FWIW, web-server/page cannot be used with #lang web-server because it is just a simple macro over the send/suspend/dispatch from web-server/servlet.
How can I write an Emacs Lisp function to find all hrefs in an HTML file and extract all of the links?
Input:
<html>
<a href="http://www.stackoverflow.com" _target="_blank">StackOverFlow</a>
<h1>Emacs Lisp</h1>
<a href="http://news.ycombinator.com" _target="_blank">Hacker News</a>
</html>
Output:
http://www.stackoverflow.com|StackOverFlow
http://news.ycombinator.com|Hacker News
I've seen the re-search-forward function mentioned several times during my search. Here's what I think that I need to do based on what I've read so far.
(defun extra-urls (file)
...
(setq buffer (...
(while
(re-search-forward "http://" nil t)
(when (match-string 0)
...
))
I took Heinzi's solution and came up with the final solution that I needed. I can now take a list of files, extract all URL's and titles, and place the results in one output buffer.
(defun extract-urls (fname)
"Extract HTML href url's,titles to buffer 'new-urls.csv' in | separated format."
(setq in-buf (set-buffer (find-file fname))); Save for clean up
(beginning-of-buffer); Need to do this in case the buffer is already open
(setq u1 '())
(while
(re-search-forward "^.*<a href=\"\\([^\"]+\\)\"[^>]+>\\([^<]+\\)</a>" nil t)

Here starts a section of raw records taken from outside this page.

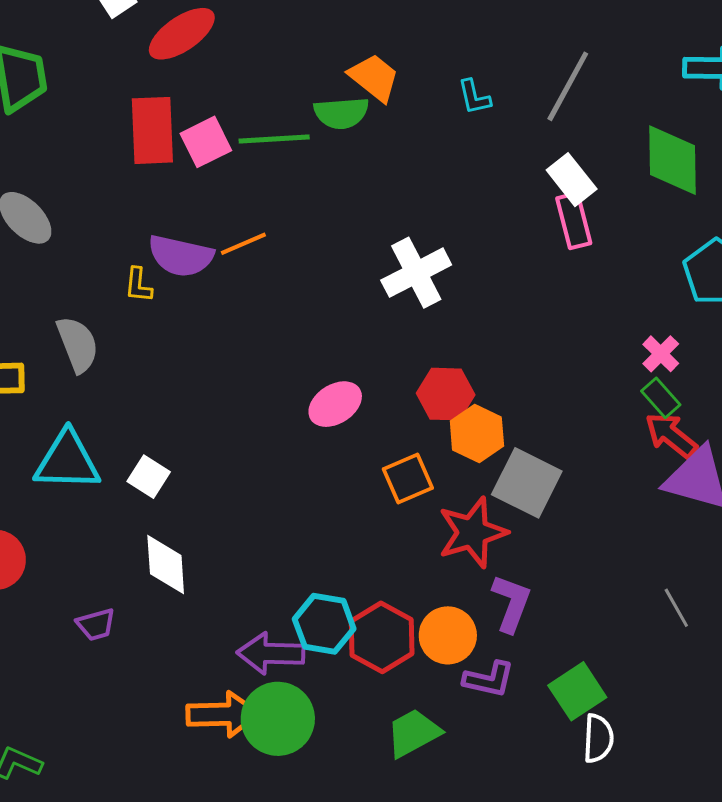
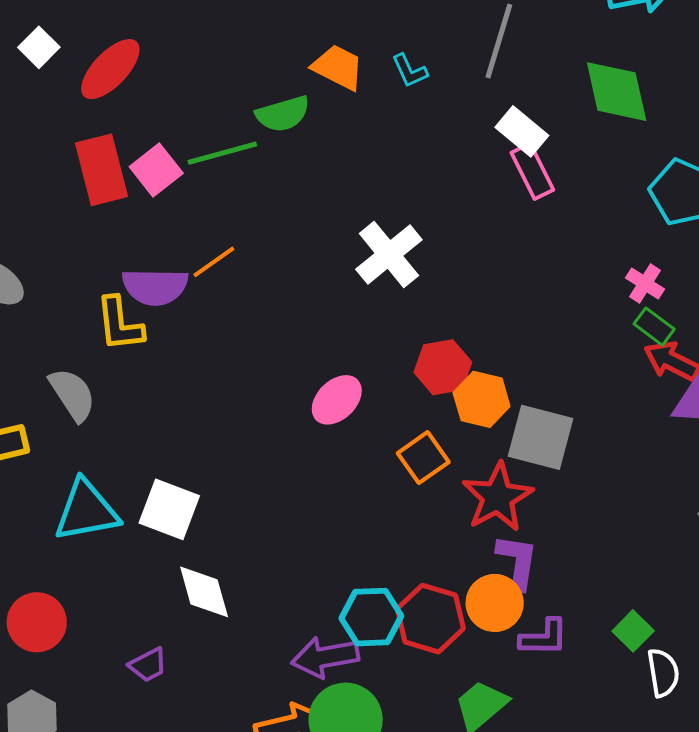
orange trapezoid: (374, 77) -> (338, 67), moved
yellow L-shape: (138, 285) -> (120, 324), size x1.6
white square: (149, 477) -> (169, 509), size x1.5
purple L-shape: (511, 603) -> (517, 562), moved
green square: (577, 691) -> (633, 631), size x0.7

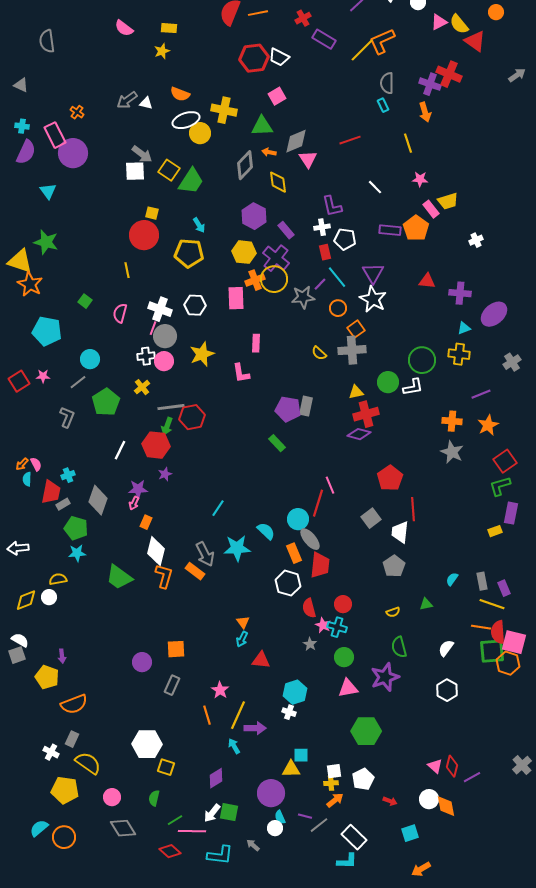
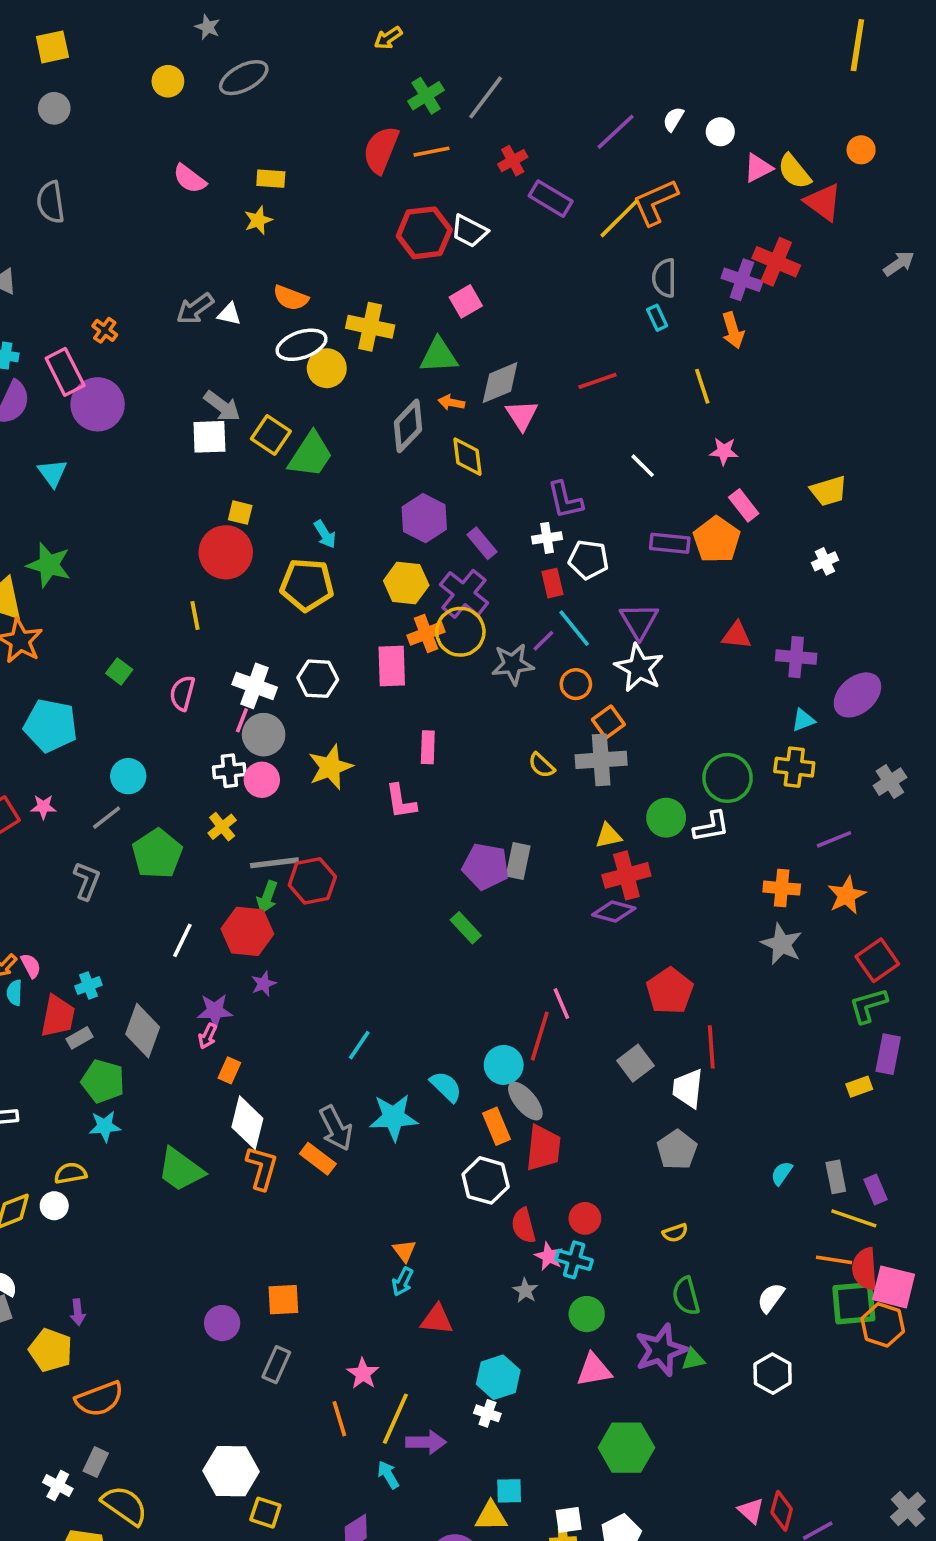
yellow trapezoid: (448, 201) -> (829, 491), moved
green triangle: (426, 604) -> (693, 1359), moved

(when (match-string 0) ; Got a match
(setq url (match-string 1) ) ; URL
(setq title (match-string 2) ) ; Title
(setq u1 (cons (concat url "|" title "\n") u1)) ; Build the list of URLs
)
)
(kill-buffer in-buf) ; Don't leave a mess of buffers
(progn
(with-current-buffer (get-buffer-create "new-urls.csv"); Send results to new buffer
(mapcar 'insert u1))
(switch-to-buffer "new-urls.csv"); Finally, show the new buffer
)
)
;; Create a list of files to process
;;
(mapcar 'extract-urls '(
"/tmp/foo.html"
"/tmp/bar.html"
))
If there is at most one link per line and you don't mind some very ugly regular expression hacking, run the following code on your buffer:
(defun getlinks ()
(beginning-of-buffer)
(replace-regexp "^.*<a href=\"\\([^\"]+\\)\"[^>]+>\\([^<]+\\)</a>.*$" "LINK:\\1|\\2")
(beginning-of-buffer)
(replace-regexp "^\\([^L]\\|\\(L[^I]\\)\\|\\(LI[^N]\\)\\|\\(LIN[^K]\\)\\).*$" "")
(beginning-of-buffer)
(replace-regexp "
+" "
")
(beginning-of-buffer)
(replace-regexp "^LINK:\\(.*\\)$" "\\1")
)
It replaces all links with LINK:url|description, deletes all lines containing anything else, deletes empty lines, and finally removes the "LINK:".

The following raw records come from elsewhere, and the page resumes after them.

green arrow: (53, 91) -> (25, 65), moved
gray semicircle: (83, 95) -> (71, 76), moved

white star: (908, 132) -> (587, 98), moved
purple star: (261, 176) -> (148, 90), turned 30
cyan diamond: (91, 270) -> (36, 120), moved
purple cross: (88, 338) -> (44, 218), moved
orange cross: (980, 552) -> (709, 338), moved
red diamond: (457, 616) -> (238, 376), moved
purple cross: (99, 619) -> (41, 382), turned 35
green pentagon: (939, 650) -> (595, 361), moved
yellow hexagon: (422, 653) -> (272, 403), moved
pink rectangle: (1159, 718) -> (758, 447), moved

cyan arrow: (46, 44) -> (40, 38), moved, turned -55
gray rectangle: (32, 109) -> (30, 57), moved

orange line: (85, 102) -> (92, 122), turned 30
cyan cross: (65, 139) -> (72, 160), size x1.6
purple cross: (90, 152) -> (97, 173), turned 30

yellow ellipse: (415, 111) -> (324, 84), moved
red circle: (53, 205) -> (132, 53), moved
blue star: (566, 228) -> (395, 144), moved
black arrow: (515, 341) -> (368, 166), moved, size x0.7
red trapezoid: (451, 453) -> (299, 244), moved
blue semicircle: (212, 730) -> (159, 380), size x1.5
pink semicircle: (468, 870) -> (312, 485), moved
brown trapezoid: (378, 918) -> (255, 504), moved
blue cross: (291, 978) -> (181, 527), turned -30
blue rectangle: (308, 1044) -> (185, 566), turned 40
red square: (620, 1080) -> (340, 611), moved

Detailed HOWTO: (1) Correct the bug in your example html file by replacing <href with <a href, (2) copy the above function into Emacs scratch, (3) hit C-x C-e after the final ")" to load the function, (4) load your example HTML file, (5) execute the function with M-: (getlinks).

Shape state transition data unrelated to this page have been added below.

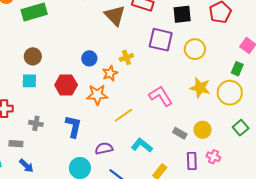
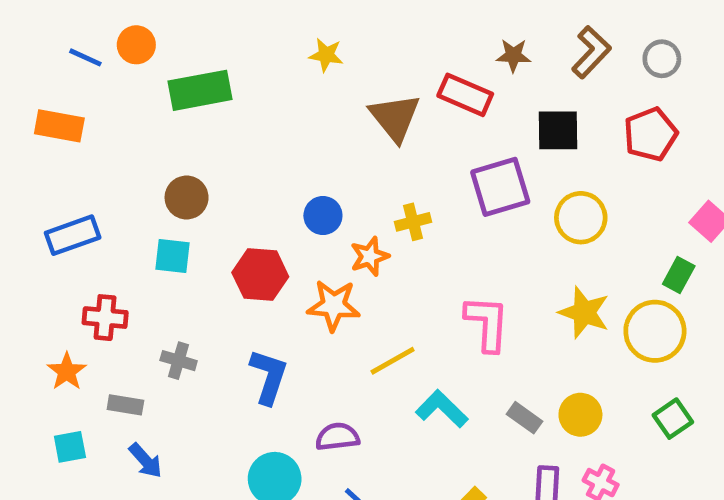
purple square: (161, 40) -> (500, 187), turned -35
pink L-shape: (161, 96) -> (487, 323), turned 30
cyan L-shape: (142, 145) -> (442, 409), moved

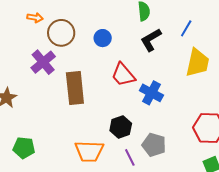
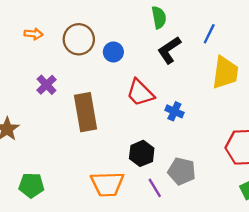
brown circle: (61, 33) -> (79, 39), moved
purple cross: (43, 62) -> (47, 85), size x0.7
blue cross: (151, 93) -> (174, 111), size x0.7

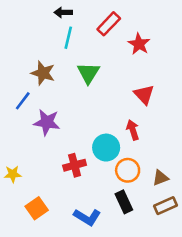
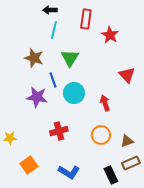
red rectangle: (109, 24) -> (86, 19), turned -36
red triangle: (144, 94) -> (127, 75), moved
blue line: (23, 101) -> (53, 80), moved, turned -56
cyan circle: (106, 148) -> (74, 93), moved
black rectangle: (124, 202) -> (111, 175), moved

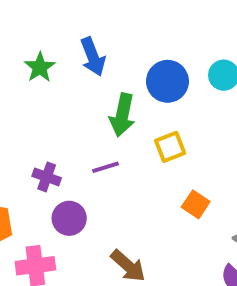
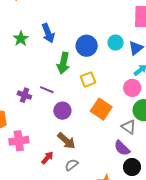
purple line: (105, 167) -> (47, 90), moved, turned 40
orange square: (196, 204) -> (101, 109), size x1.5
purple circle: (69, 218) -> (62, 111), moved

Note that the linebreaks in the third replace-regexp are important. Don't indent those two lines.
You can use the 'xml library, examples of using the parser are found here. To parse your particular file, the following does what you want:
(defun my-grab-html (file)
(interactive "fHtml file: ")
(let ((res (car (xml-parse-file file)))) ; 'car because xml-parse-file returns a list of nodes
(mapc (lambda (n)
(when (consp n) ; don't operate on the whitespace, xml preserves whitespace
(let ((link (cdr (assq 'href (xml-node-attributes n)))))
(when link
(insert link)
(insert "|")
(insert (car (xml-node-children n))) ;# grab the text for the link
(insert "\n")))))
(xml-node-children res))))
This does not recursively parse the HTML to find all the links, but it should get you started in the direction of the general solution.